I MISTERI DEL PLACEBO
Hróbjartsson A e Gøtzsche PC, CochraneLibrary, 2004
Hall KT, Trends in Molecular Medicine, 2015
Il placebo può avere un effetto maggiore in alcune persone rispetto ad altre? Se così fosse, si potrebbe sfruttare questa tendenza per alleviare il dolore e per ottenere altri effetti terapeutici senza un trattamento attivo.
Non esiste una definizione universalmente accettata del termine placebo, ma la più utilizzata è quella descritta da Asbjørn Hróbjartsson e Peter C. Gøtzsche in una revisione della Cochrane Collaboration: “Negli studi i placebo sono generalmente trattamenti di controllo apparentemente simili al trattamento studiato, ma senza la sua componente essenziale. Si considera che l’effetto del placebo (ad esempio, una pastiglia di zucchero) non sia collegato con il suo componente essenziale (ad esempio, lo zucchero), ma sia dovuto all’interazione tra paziente e operatore sanitario associata al rituale del trattamento, ovvero al dare e al ricevere la terapia (ad esempio, la pastiglia). Tuttavia, il termine ‘placebo’ viene anche utilizzato per descrivere qualsiasi fattore mediato dalla psicologia che potenzialmente influenza la salute”.

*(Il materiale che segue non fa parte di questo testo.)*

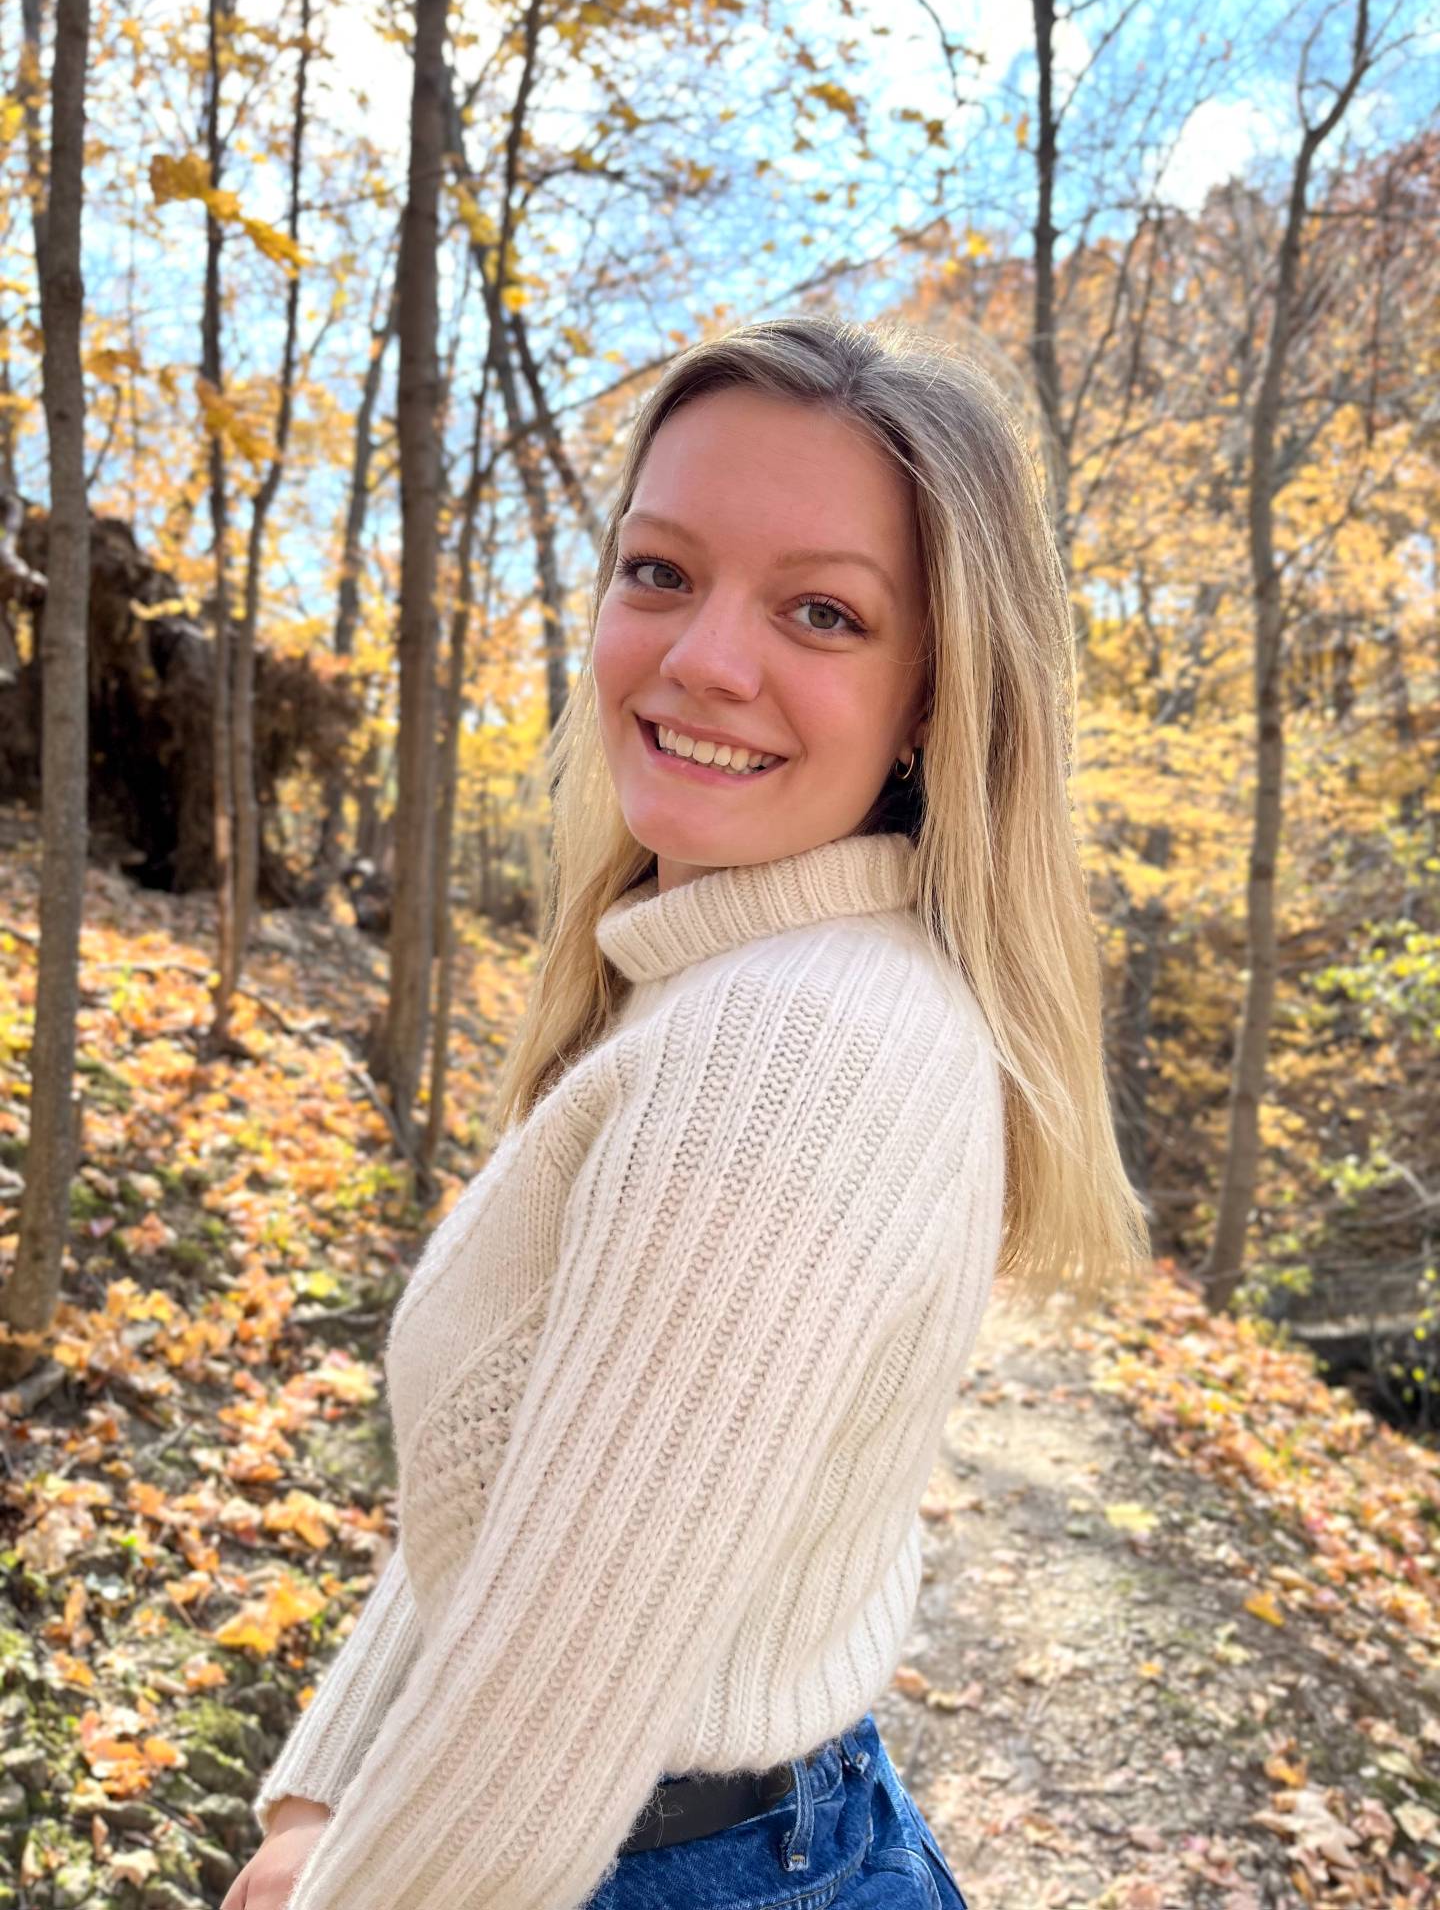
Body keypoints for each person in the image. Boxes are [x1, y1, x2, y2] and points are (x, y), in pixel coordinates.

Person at [227, 313, 1150, 1910]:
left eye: (820, 610)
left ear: (939, 691)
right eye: (660, 572)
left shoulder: (793, 1043)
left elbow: (551, 1696)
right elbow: (524, 1493)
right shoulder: (731, 978)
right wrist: (322, 1791)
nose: (704, 658)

Una revisione di Kathryn Hall ha messo in evidenza come le vie nervose regolate da neuritrasmettitori come la dopamina, gli oppioidi, gli endocannabinoidi e la serotonina aiutino a mediare gli effetti del placebo e che variazioni genetiche di queste vie possano giustificare la presenza di persone più o meno sensibili al placebo. Questa revisione suggerisce che la risposta al placebo sia più di un errore riportato dal paziente, di una regressione verso la media o di una remissione spontanea; le risposte al placebo emergono invece come valide risposte biologiche che dovrebbero portare ad un nuovo sviluppo farmaceutico e a nuove cure mediche. Questo processo richiederà anni o decadi, in quanto lo studio degli effetti del genoma sulla risposta al placebo, il cosiddetto “placebome”, è solo all’inizio.